(This article originally appeared in
Healthcare Call Center Times in December 2020.)
NEW YORK, NY—Remote patient monitoring has come a long way in recent years in being able to assess a patient’s status and communicate that to providers for analysis and, in outlier cases, action. The New York-based Somatix has added a new wrinkle to the data that can be gleaned from remote monitoring: SafeBeing™, a system that provides gesture detection. The patient wears a waterproof smartband provided by the company (it also works with many commercial smartwatches) that can track the activities of daily living through understanding the gestures that patients make.
Through the company’s technology, for example, it can pick up the patient’s drinking pattern during the course of the day and if the beverage was hot or cold.
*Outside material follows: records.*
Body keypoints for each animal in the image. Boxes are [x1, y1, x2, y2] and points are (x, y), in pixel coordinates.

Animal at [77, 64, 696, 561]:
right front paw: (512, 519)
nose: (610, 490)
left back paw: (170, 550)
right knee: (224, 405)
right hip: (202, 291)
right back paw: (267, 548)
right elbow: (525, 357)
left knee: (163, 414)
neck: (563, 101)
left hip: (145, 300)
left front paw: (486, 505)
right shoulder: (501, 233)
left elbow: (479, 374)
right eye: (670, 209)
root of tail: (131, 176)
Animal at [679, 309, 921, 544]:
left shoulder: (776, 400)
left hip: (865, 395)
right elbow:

For instance, the process of drinking a glass of water is markedly different from drinking hot tea in the way that the arm grips the cup and the duration of the sip, says Co-founder and CEO Eran Ofir.
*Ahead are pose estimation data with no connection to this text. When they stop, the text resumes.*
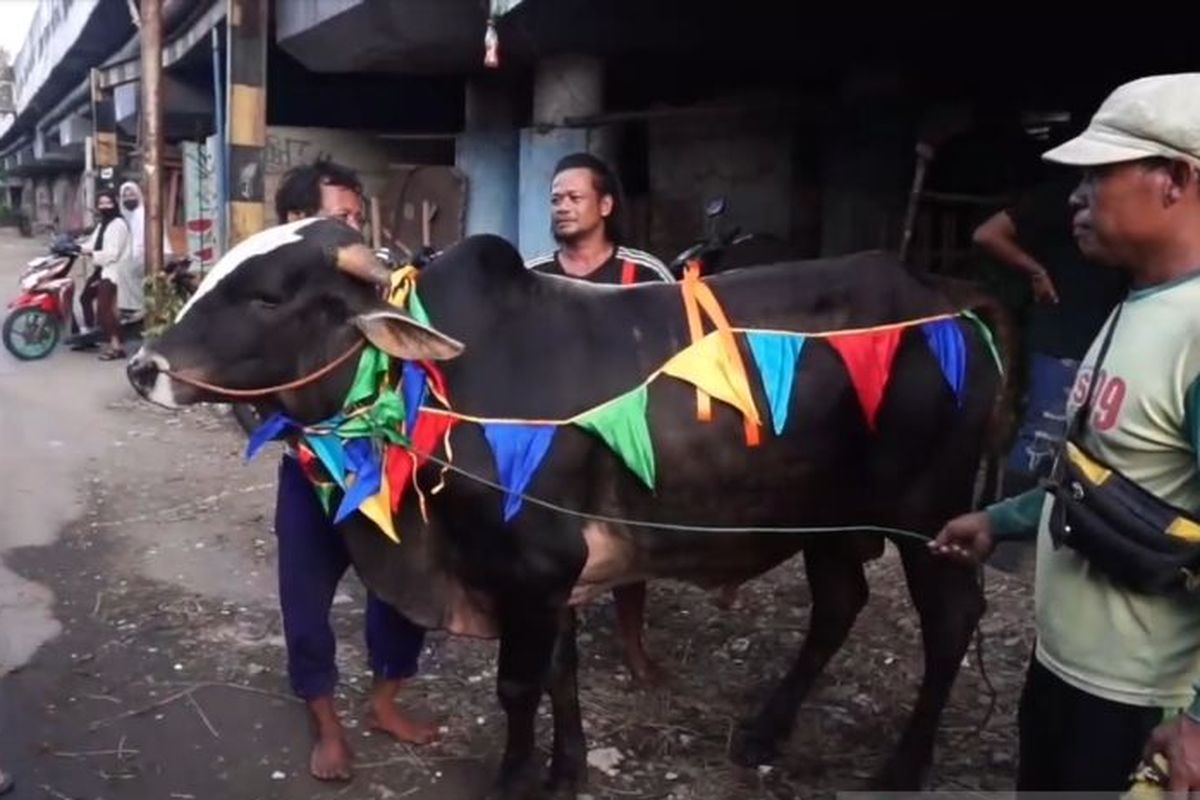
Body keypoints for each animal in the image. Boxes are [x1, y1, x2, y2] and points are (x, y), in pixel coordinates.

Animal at [126, 215, 1008, 796]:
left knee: (949, 621)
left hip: (925, 516)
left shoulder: (532, 566)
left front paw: (516, 779)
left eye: (270, 298)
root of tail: (951, 301)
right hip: (826, 517)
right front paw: (566, 770)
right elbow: (561, 673)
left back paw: (901, 768)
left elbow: (520, 685)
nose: (142, 365)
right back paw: (764, 732)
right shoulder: (552, 577)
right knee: (839, 603)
Understanding how much liquid the patient is drinking can be an important thing to know for patients recently discharged from the hospital. Also important are such things as sleep patterns. This technology can record the quality of sleep through, in part, recording how many times the patient woke up, what they did when they woke up (e.g. sat up bolt upright or casually went back to bed), and how many times they got up to go to the bathroom.
One of the more interesting elements of this technology is that it can capture the gestures people make to smoke. So, for example, a CHF patient with a history of smoking is told that they must give up smoking. Then, if they are monitored, the system will pick up if they indeed did give it up or snuck in a cigarette or more. Details learned include such things as number of puffs and time of day along with an analysis of correlation with readmission risk for lung disease.
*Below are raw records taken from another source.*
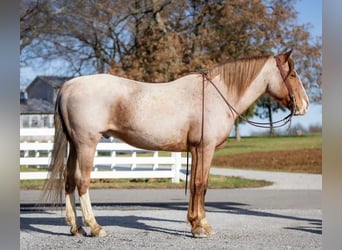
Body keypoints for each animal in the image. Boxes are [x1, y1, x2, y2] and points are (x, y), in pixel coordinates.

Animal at [42, 49, 310, 238]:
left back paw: (76, 228)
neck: (216, 95)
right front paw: (201, 227)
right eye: (292, 74)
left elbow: (195, 185)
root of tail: (68, 86)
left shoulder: (196, 150)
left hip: (74, 145)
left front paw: (195, 222)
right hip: (87, 144)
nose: (304, 106)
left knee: (68, 181)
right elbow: (201, 184)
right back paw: (95, 227)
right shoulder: (206, 148)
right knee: (82, 182)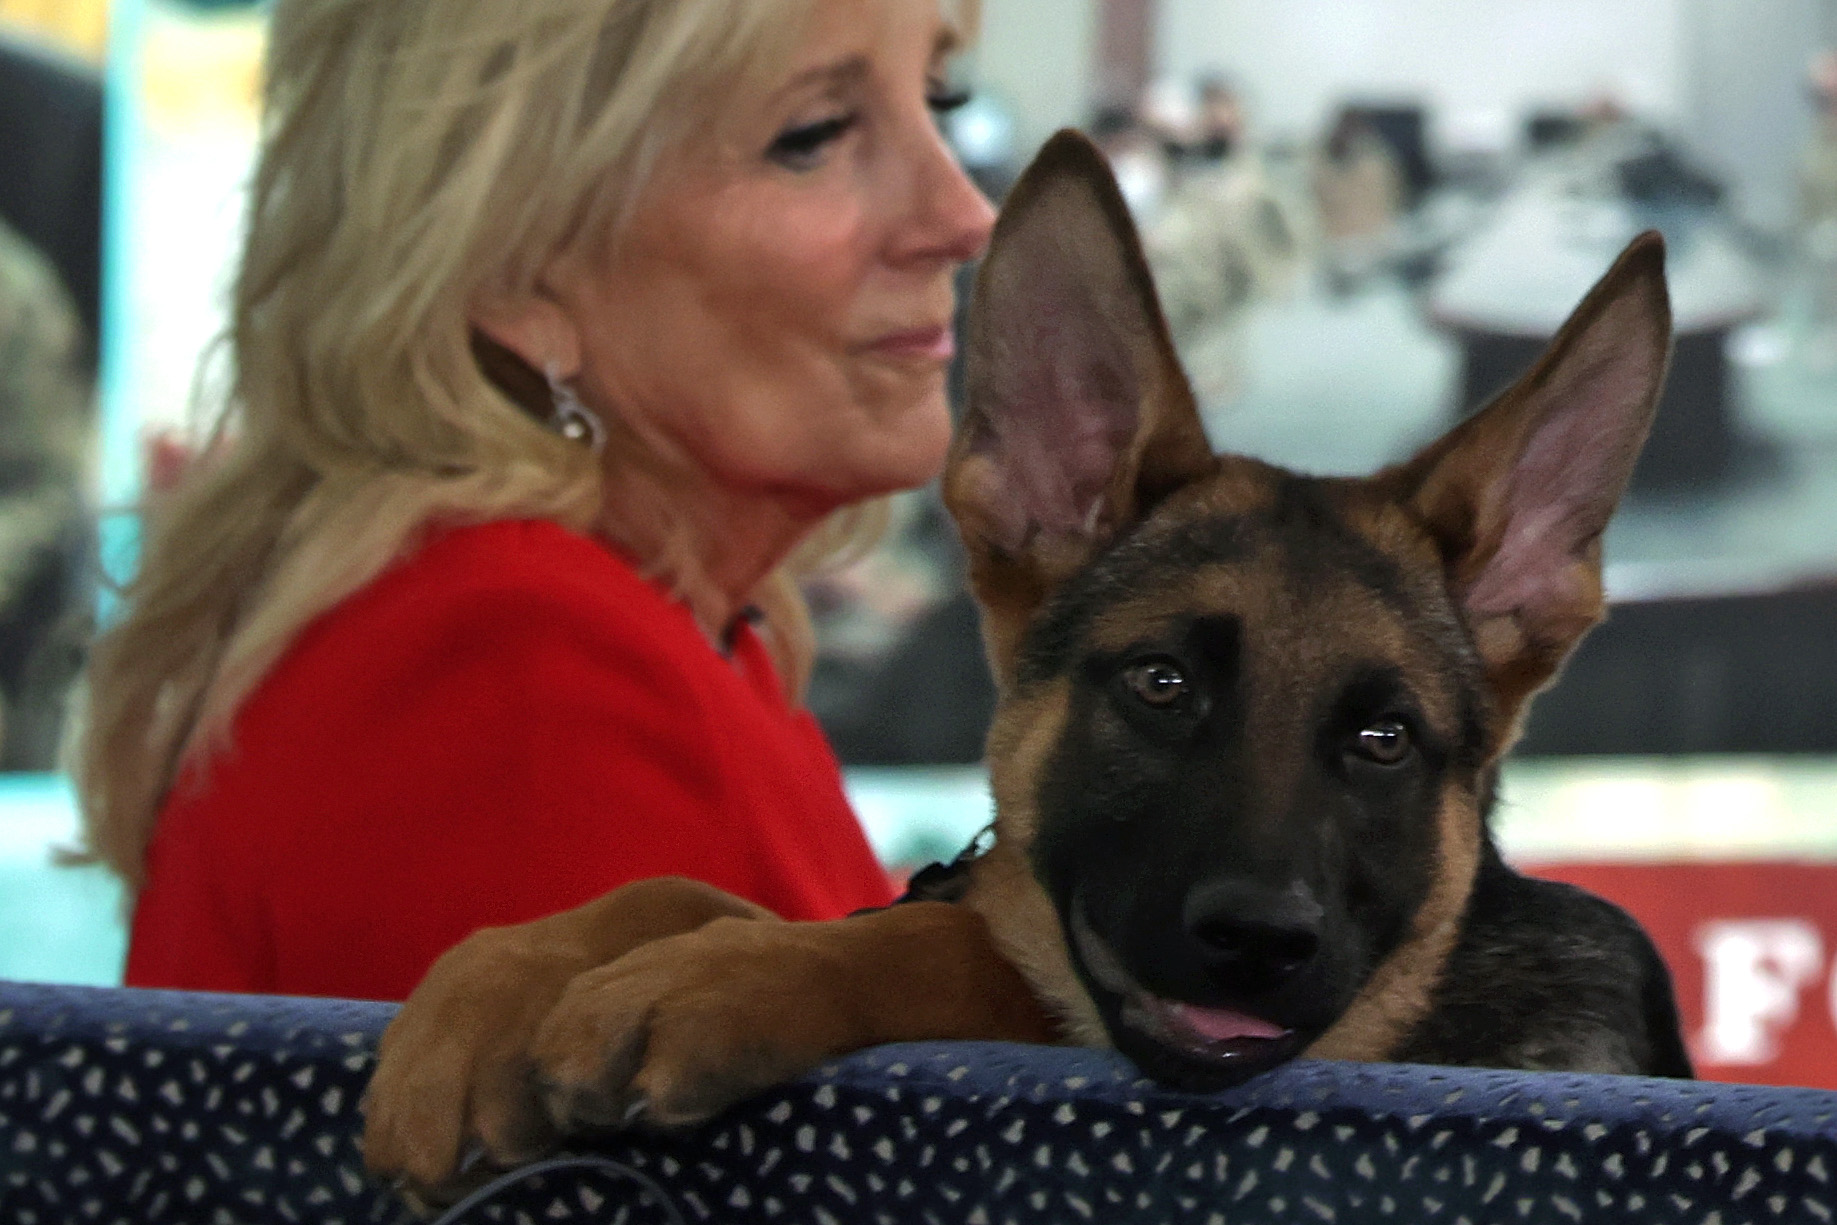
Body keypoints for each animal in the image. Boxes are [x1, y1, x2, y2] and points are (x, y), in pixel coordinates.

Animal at [369, 134, 1690, 1197]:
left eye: (1385, 740)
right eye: (1159, 683)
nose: (1262, 943)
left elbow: (953, 949)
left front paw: (743, 974)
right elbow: (683, 887)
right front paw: (504, 978)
However, Ofir says, the system can’t distinguish between smoking a cigarette and smoking a joint. So, there could be occasions where a newly discharged patient is smoking a joint for pain control, but is not smoking a cigarette. In those cases, the nursing call center would need to follow up with the patient.
Data from the patient’s wearable can be transmitted back to the call center, via a dashboard, and can be combined with data from other remote monitoring to get a picture of the patient’s situation. Then, “we can send reminders to them through the app,” he says. “We can do an intervention in real time based on the context of what people are doing.”